What to do –
1 – In the news report on the Honda Cars Philippines closure, how many workers were affected?
2 – Transcribe the news report on the Honda Cars Philippines closure from "By JUSTIN UMALI" to "sa Honda (LMNH-Olalia-KMU).".

Source document –

++++++++++++++++++++

“It is not the government – who belittled the impact of Honda Cars’ closure – but the strength of workers’ unity that is key in achieving a better separation package in order to start again.”
By JUSTIN UMALI
SANTA ROSA, Laguna – After an abrupt closure, workers from Honda Cars Philippines, Inc. get a semblance of fair compensation following successful negotiations for separation pay and other benefits, February 29.
The 387 workers affected by the closure are entitled to separation pay amounting to 280 percent of their monthly wage for every year of service on top of basic pay, a lump sump of P110,000, extended effectivity of health benefits until December 2020, and priority employment should HCPI operate once again.
These terms were agreed upon following negotiations between the management of HCPI and the workers’ union, Lakas Manggagawang Nagkakaisa sa Honda (LMNH-Olalia-KMU).
“This proves that the workers could not rely on anything but solidarity and action against capitalists,” said Pagkakaisa ng Manggagawa sa Timog Katagalugan (Pamantik-KMU) in a statement. “It is not the government – who belittled the impact of Honda Cars’ closure – but the strength of workers’ unity that is key in achieving a better separation package in order to start again.”

++++++++++++++++++++

Source data –
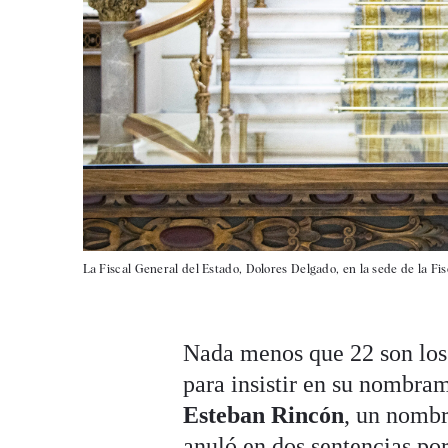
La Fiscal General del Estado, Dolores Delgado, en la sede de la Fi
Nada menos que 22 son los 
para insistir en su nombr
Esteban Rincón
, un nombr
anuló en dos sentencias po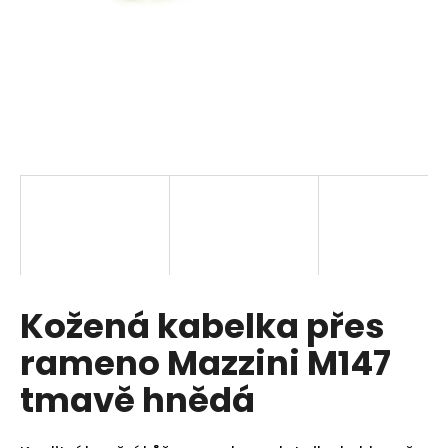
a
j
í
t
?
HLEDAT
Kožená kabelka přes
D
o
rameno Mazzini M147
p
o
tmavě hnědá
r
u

++++++++++++++++++++

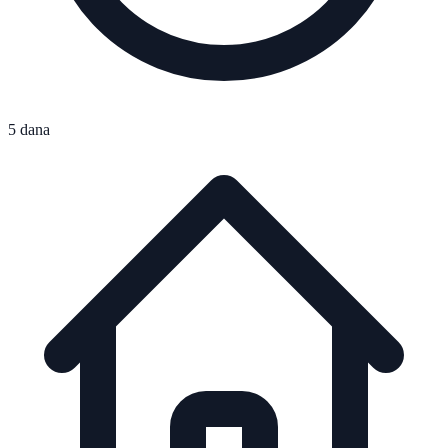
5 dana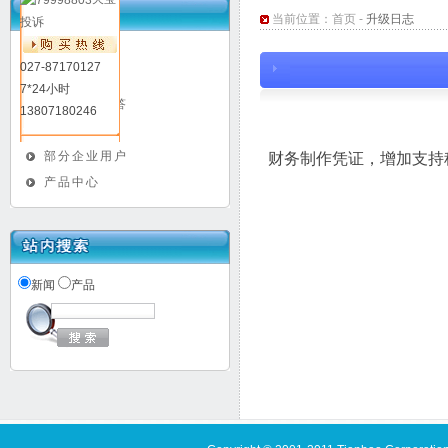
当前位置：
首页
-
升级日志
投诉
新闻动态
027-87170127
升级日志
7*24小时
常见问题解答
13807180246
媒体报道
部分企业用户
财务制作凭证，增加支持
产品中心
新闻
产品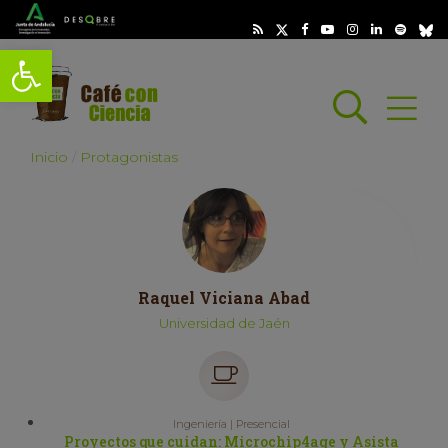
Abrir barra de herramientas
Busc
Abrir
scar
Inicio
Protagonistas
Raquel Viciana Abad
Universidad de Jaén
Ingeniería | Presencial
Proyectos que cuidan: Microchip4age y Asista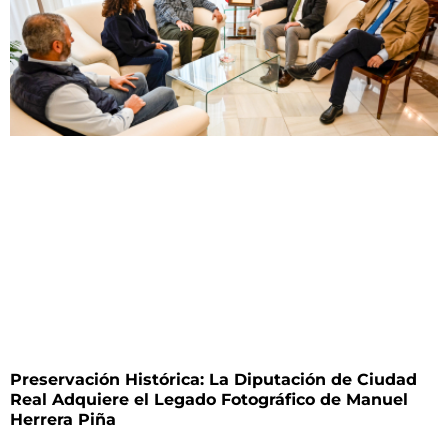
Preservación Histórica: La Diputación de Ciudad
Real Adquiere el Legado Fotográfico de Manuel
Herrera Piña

++++++++++++++++++++

List of answers –
1 – 387 workers

2 –
By JUSTIN UMALI
SANTA ROSA, Laguna – After an abrupt closure, workers from Honda Cars Philippines, Inc. get a semblance of fair compensation following successful negotiations for separation pay and other benefits, February 29.
The 387 workers affected by the closure are entitled to separation pay amounting to 280 percent of their monthly wage for every year of service on top of basic pay, a lump sump of P110,000, extended effectivity of health benefits until December 2020, and priority employment should HCPI operate once again.
These terms were agreed upon following negotiations between the management of HCPI and the workers’ union, Lakas Manggagawang Nagkakaisa sa Honda (LMNH-Olalia-KMU).